● **EXERCISE BRIEF**
The pictures in the listing below are to be skipped, while the lines between the line holding "de vitamina C" and the line holding "odpowiednich usług sanitarnych (związanych", inclusive, are to be output exactly.

● **GIVEN INFORMATION**

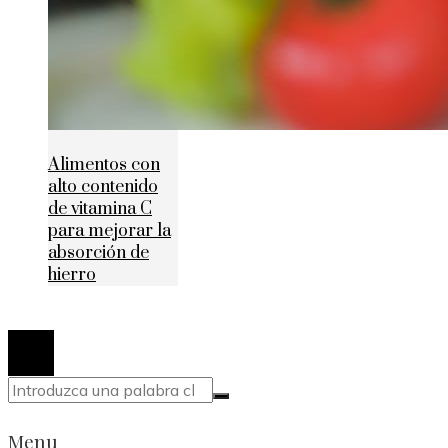
Alimentos con
alto contenido
de vitamina C
para mejorar la
absorción de
hierro
© 2020 Todos los derechos reservados.
Menu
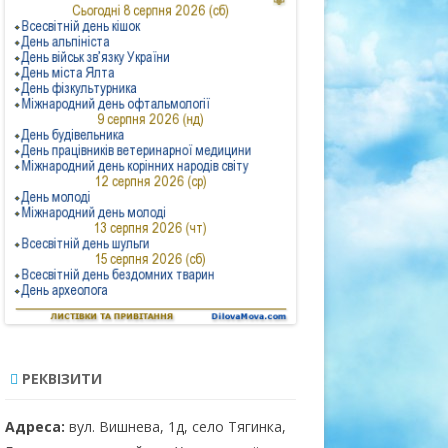
2021 РІК
РІШЕННЯ
2022 РІК
ПРОТОКОЛИ
РЕКВІЗИТИ
Адреса:
вул. Вишнева, 1д, село Тягинка,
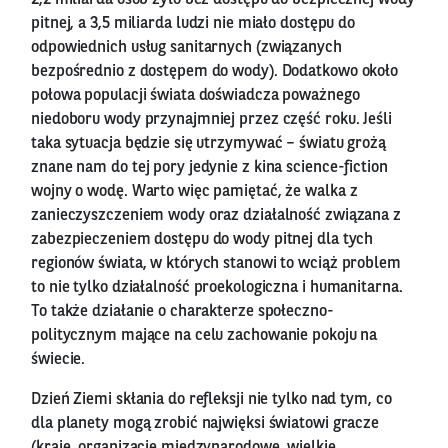
pitnej, a 3,5 miliarda ludzi nie miało dostępu do
odpowiednich usług sanitarnych (związanych
bezpośrednio z dostępem do wody). Dodatkowo około
połowa populacji świata doświadcza poważnego
niedoboru wody przynajmniej przez część roku. Jeśli
taka sytuacja będzie się utrzymywać – światu grożą
znane nam do tej pory jedynie z kina science-fiction
wojny o wodę. Warto więc pamiętać, że walka z
zanieczyszczeniem wody oraz działalność związana z
zabezpieczeniem dostępu do wody pitnej dla tych
regionów świata, w których stanowi to wciąż problem
to nie tylko działalność proekologiczna i humanitarna.
To także działanie o charakterze społeczno-
politycznym mające na celu zachowanie pokoju na
świecie.
Dzień Ziemi skłania do refleksji nie tylko nad tym, co
dla planety mogą zrobić najwięksi światowi gracze
(kraje, organizacje międzynarodowe, wielkie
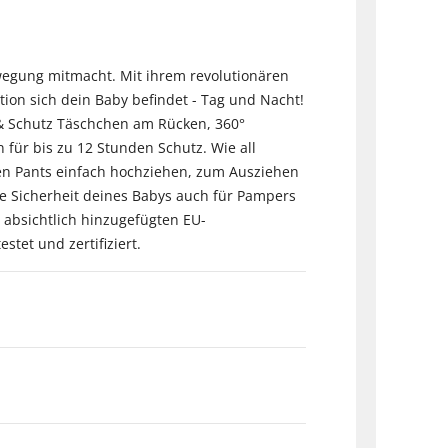
ewegung mitmacht. Mit ihrem revolutionären
ion sich dein Baby befindet - Tag und Nacht!
& Schutz Täschchen am Rücken, 360°
für bis zu 12 Stunden Schutz. Wie all
hen Pants einfach hochziehen, zum Ausziehen
ie Sicherheit deines Babys auch für Pampers
 absichtlich hinzugefügten EU-
et und zertifiziert.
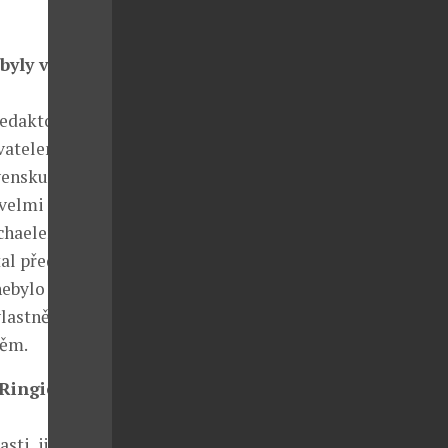
byly vaše
redaktor a
avatelem,
vensku,
 velmi
ichaelem
tal předsedou
nebylo ani
vlastně
něm.
 Ringier
ti, již v roce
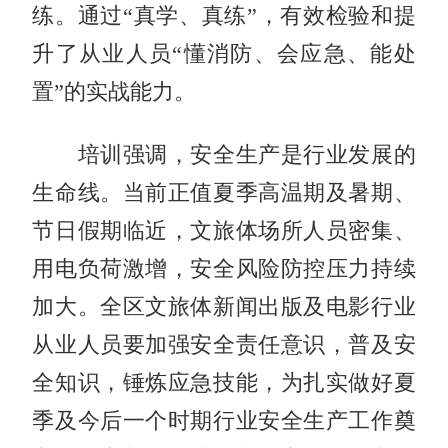
练。通过“真学、真练”，有效检验和提
升了从业人员“懂消防、会应急、能处
置”的实战能力。
培训强调，安全生产是行业发展的
生命线。当前正值夏季高温期及暑期、
节日假期临近，文旅体场所人员密集、
用电负荷激增，安全风险防控压力持续
加大。全区文旅体新闻出版及电影行业
从业人员要加强安全责任意识，普及安
全知识，锤炼应急技能，为扎实做好夏
季及今后一个时期行业安全生产工作奠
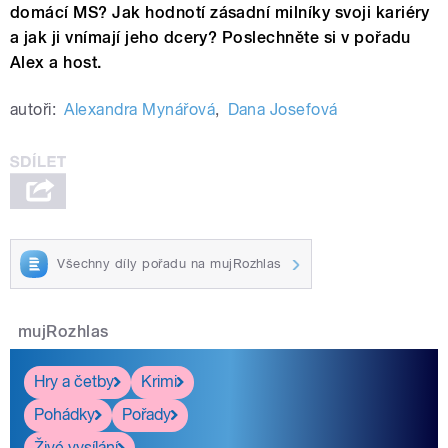
domácí MS? Jak hodnotí zásadní milníky svoji kariéry
a jak ji vnímají jeho dcery? Poslechněte si v pořadu
Alex a host.
autoři:
Alexandra Mynářová
,
Dana Josefová
Všechny díly pořadu na mujRozhlas
mujRozhlas
Hry a četby
Krimi
Pohádky
Pořady
Živé vysílání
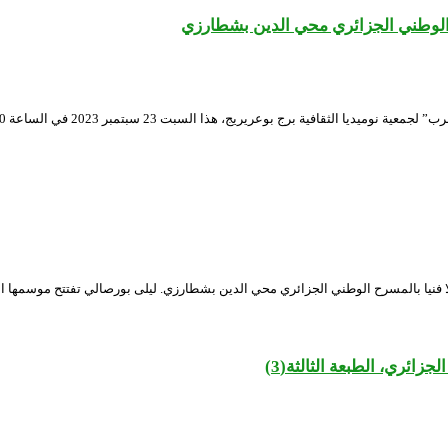
وطني الجزائري محي الدين بشطارزي
فنانة ليلى بورصالي تحي هذا الخميس 21 سبتمبر 2023 في الساعة 19:00 حفلا فنيا بالمسرح الوطني الجزائري محي الدين ب
ئري، الطبعة الثالثة(3)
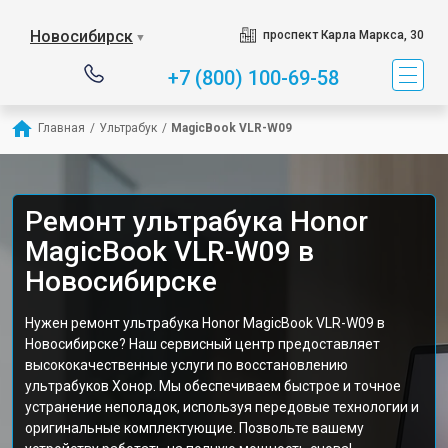
Новосибирск
проспект Карла Маркса, 30
▼
+7 (800) 100-69-58
Главная
/
Ультрабук
/
MagicBook VLR-W09
Ремонт ультрабука Honor
MagicBook VLR-W09 в
Новосибирске
Нужен ремонт ультрабука Honor MagicBook VLR-W09 в
Новосибирске? Наш сервисный центр предоставляет
высококачественные услуги по восстановлению
ультрабуков Хонор. Мы обеспечиваем быстрое и точное
устранение неполадок, используя передовые технологии и
оригинальные комплектующие. Позвольте вашему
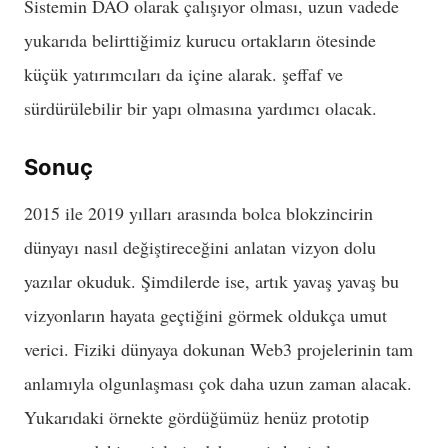
Sistemin DAO olarak çalışıyor olması, uzun vadede
yukarıda belirttiğimiz kurucu ortakların ötesinde
küçük yatırımcıları da içine alarak. şeffaf ve
sürdürülebilir bir yapı olmasına yardımcı olacak.
Sonuç
2015 ile 2019 yılları arasında bolca blokzincirin
dünyayı nasıl değiştireceğini anlatan vizyon dolu
yazılar okuduk. Şimdilerde ise, artık yavaş yavaş bu
vizyonların hayata geçtiğini görmek oldukça umut
verici. Fiziki dünyaya dokunan Web3 projelerinin tam
anlamıyla olgunlaşması çok daha uzun zaman alacak.
Yukarıdaki örnekte gördüğümüz henüz prototip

● **ANSWER TO THE EXERCISE**
de vitamina C
para mejorar la
absorción de
hierro
© 2020 Todos los derechos reservados.
Menu
2021 РІК
РІШЕННЯ
2022 РІК
ПРОТОКОЛИ
РЕКВІЗИТИ
Адреса:
вул. Вишнева, 1д, село Тягинка,
pitnej, a 3,5 miliarda ludzi nie miało dostępu do
odpowiednich usług sanitarnych (związanych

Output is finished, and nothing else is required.